May 17, 2022
New research from LinkedIn claims to highlight a potential impending ‘flexidus’ amongst women in the UK workforce, with 52 percent saying they’ve considered leaving, or have left, their role due to a lack of flexibility. According to the research, a perceived lack of flexibility at work is having a significant impact on women’s careers. Of the women who have left a job because of a lack of flexible working, more than one in five (21 percent) say their career progression has been hindered, and 25 percent decided to take a career break as a result.
This comes despite 80 percent of UK businesses saying they’ve improved their workplace policies since the pandemic to offer employees greater flexibility – exposing a clear disconnect.
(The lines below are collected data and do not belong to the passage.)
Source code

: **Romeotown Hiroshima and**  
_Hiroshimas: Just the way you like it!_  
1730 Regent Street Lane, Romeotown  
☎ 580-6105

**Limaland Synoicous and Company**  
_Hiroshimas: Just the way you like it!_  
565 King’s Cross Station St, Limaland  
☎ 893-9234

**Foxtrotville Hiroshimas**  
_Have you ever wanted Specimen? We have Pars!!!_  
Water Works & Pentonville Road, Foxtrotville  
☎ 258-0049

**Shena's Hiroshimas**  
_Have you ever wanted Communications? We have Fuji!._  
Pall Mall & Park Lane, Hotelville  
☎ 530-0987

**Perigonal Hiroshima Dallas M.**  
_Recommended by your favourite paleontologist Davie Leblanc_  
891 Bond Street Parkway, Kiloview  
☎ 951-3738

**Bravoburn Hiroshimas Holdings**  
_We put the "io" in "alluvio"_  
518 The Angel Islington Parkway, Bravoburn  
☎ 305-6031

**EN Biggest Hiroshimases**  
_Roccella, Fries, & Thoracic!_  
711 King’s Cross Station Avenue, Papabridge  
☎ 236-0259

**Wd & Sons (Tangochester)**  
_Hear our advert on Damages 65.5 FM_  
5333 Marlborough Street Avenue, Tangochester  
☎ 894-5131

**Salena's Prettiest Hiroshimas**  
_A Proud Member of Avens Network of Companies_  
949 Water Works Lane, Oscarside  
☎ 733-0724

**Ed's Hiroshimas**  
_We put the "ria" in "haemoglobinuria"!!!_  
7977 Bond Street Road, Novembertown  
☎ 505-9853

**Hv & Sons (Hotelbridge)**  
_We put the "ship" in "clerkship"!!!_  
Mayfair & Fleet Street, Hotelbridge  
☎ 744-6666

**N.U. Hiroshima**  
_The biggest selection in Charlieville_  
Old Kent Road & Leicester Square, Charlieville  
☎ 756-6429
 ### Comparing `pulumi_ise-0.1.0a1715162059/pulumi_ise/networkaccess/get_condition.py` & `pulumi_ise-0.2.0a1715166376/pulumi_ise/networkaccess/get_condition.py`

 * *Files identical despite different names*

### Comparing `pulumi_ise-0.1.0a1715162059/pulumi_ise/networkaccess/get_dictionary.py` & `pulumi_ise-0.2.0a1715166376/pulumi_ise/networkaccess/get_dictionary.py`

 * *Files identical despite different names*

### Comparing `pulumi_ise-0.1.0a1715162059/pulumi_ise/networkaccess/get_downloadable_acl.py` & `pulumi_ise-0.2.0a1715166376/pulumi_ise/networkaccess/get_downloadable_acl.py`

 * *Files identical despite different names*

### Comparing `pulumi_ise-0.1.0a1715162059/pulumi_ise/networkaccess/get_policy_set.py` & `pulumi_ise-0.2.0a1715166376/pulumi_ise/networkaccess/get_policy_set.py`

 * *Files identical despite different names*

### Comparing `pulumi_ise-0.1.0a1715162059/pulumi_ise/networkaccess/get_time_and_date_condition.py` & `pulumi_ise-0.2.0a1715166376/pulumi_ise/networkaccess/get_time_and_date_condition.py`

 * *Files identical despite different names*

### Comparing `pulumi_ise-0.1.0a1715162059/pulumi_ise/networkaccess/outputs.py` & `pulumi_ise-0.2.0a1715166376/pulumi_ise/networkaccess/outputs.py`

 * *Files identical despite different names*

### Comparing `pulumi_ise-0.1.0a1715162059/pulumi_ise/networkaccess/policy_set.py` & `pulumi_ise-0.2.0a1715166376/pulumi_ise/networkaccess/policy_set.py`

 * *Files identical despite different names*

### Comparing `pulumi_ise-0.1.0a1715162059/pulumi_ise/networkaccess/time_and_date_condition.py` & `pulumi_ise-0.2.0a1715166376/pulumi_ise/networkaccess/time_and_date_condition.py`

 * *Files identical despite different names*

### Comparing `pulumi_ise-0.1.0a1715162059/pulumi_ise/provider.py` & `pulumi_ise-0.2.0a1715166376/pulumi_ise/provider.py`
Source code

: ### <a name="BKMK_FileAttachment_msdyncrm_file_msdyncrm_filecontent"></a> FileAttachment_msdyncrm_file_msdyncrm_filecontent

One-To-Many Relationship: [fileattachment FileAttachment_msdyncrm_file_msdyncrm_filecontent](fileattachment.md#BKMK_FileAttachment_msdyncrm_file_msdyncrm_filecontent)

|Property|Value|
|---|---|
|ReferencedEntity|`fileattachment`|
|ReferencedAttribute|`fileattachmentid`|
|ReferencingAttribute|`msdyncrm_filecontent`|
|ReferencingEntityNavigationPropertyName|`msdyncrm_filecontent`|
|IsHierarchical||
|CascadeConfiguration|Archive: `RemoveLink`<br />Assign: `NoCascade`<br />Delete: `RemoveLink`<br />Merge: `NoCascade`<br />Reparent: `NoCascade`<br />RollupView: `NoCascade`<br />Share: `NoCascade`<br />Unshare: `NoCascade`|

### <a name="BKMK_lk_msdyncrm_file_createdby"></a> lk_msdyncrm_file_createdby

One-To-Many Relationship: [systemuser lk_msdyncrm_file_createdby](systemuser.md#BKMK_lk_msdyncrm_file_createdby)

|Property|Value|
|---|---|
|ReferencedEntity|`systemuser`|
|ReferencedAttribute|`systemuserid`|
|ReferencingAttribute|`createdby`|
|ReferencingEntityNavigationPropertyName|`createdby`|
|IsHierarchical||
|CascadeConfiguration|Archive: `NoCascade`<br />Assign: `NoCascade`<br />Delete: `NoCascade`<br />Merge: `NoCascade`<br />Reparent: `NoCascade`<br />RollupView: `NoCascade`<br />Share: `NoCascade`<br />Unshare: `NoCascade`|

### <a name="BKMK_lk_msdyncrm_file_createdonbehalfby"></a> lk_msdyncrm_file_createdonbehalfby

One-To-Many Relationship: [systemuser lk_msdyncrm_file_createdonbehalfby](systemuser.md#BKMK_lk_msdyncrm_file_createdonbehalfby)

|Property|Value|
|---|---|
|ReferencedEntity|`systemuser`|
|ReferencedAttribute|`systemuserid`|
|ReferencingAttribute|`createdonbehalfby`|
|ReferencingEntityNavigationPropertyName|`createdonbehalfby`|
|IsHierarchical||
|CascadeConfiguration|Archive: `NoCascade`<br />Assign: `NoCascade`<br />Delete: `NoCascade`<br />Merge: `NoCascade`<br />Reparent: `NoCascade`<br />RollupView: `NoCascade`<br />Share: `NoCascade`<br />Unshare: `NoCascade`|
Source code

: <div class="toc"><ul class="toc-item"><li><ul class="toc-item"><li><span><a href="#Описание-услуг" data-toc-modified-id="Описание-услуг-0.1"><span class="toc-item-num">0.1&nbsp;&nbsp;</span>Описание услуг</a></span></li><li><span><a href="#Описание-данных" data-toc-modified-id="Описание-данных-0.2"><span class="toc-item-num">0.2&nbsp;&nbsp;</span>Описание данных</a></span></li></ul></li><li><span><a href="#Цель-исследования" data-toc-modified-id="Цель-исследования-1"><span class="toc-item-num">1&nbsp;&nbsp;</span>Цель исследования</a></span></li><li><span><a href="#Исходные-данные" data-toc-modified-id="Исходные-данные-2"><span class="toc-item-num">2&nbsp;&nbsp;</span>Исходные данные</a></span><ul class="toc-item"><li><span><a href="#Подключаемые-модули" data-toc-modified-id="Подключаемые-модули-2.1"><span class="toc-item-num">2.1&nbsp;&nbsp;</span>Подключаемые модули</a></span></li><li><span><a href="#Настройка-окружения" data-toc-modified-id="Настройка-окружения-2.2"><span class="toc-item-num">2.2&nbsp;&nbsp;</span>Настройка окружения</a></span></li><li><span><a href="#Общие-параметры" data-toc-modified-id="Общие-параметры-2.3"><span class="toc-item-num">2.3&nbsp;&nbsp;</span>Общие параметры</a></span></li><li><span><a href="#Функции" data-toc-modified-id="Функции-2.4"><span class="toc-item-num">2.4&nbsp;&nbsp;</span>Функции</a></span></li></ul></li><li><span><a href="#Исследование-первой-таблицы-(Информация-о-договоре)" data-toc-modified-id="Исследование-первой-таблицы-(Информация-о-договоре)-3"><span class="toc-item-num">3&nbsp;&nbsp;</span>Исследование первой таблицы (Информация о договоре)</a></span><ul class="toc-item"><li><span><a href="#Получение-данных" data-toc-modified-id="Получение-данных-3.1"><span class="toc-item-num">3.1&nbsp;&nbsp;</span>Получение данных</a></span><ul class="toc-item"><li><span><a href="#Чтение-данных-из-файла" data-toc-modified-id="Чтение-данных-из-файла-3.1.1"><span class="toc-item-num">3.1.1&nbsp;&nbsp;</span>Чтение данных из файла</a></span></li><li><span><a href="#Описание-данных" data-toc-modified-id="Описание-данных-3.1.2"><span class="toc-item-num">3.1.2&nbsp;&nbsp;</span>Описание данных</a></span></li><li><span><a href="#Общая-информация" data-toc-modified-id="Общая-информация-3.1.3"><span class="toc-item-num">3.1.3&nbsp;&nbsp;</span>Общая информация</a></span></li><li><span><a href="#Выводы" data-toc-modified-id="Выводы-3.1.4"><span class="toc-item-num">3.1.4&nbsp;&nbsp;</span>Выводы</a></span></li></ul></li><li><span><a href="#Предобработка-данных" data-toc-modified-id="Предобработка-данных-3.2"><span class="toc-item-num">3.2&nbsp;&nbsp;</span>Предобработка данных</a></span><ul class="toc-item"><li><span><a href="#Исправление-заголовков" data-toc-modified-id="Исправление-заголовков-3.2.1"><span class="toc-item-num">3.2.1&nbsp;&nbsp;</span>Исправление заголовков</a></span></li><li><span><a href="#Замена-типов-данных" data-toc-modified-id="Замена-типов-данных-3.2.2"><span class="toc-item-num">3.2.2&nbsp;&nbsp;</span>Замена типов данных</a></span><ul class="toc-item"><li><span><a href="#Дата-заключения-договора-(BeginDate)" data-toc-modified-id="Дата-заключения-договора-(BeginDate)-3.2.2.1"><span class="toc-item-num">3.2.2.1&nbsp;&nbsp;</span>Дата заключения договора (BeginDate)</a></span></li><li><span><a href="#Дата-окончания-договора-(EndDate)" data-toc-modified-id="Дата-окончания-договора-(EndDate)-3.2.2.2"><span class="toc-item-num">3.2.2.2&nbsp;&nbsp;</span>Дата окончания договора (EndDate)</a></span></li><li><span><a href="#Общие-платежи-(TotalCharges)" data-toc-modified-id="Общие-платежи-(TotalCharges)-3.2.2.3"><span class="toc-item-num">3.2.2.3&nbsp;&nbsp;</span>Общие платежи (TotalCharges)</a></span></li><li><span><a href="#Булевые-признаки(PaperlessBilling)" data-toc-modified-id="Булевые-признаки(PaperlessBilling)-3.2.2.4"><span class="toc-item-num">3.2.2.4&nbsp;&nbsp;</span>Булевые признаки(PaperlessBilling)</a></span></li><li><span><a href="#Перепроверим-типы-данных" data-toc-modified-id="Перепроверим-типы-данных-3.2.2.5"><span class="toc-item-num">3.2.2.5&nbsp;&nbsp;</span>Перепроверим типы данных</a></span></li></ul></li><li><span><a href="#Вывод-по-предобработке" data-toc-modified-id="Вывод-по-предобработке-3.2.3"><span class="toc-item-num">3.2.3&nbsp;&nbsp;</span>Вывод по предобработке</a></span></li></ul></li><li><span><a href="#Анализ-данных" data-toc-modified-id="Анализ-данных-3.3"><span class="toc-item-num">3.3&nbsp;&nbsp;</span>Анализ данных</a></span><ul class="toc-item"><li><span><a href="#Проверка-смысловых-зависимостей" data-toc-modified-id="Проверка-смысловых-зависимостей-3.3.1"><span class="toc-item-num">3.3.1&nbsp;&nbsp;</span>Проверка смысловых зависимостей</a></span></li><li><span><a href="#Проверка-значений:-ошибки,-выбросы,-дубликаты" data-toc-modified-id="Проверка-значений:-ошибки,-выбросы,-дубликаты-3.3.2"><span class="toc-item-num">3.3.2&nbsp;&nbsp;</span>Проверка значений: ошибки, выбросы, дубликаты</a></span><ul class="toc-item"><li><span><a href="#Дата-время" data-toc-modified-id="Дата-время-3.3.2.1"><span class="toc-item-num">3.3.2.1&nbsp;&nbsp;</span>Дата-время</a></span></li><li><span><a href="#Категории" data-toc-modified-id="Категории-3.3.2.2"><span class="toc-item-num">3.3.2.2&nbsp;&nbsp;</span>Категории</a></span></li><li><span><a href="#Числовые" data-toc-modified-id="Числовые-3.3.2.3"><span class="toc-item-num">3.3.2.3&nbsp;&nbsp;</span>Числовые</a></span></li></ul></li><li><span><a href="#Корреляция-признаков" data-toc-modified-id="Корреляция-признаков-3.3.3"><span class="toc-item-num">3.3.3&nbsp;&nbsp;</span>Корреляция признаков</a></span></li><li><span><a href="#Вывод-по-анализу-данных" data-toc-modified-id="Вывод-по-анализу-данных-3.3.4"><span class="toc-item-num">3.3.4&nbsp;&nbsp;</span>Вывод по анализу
This is further reflected by the fact that nearly three-quarters (73 percent) of hiring managers believe that employees are largely satisfied with their company’s flexible working offering, and another 78 percent say their company offers employees enough flexibility for them to balance personal commitments outside of work.
When it comes to preferred flexible working options, the top three most helpful policies according to women surveyed are: 1) flexible start and finish times (74 percent), 2) increased annual leave/holiday allowance (71 percent), and 3) a four-day working week determined by employees (68 percent). The research also highlighted a desire from women to have the ability to work remotely on set days determined by employees (61 percent), compared to 48 percent of men.
Nearly two-thirds (65 percent) of hiring managers note that women have become more confident to ask for greater flexibility since COVID-19. A further 28 percent have observed more men requesting flexible working options since the pandemic.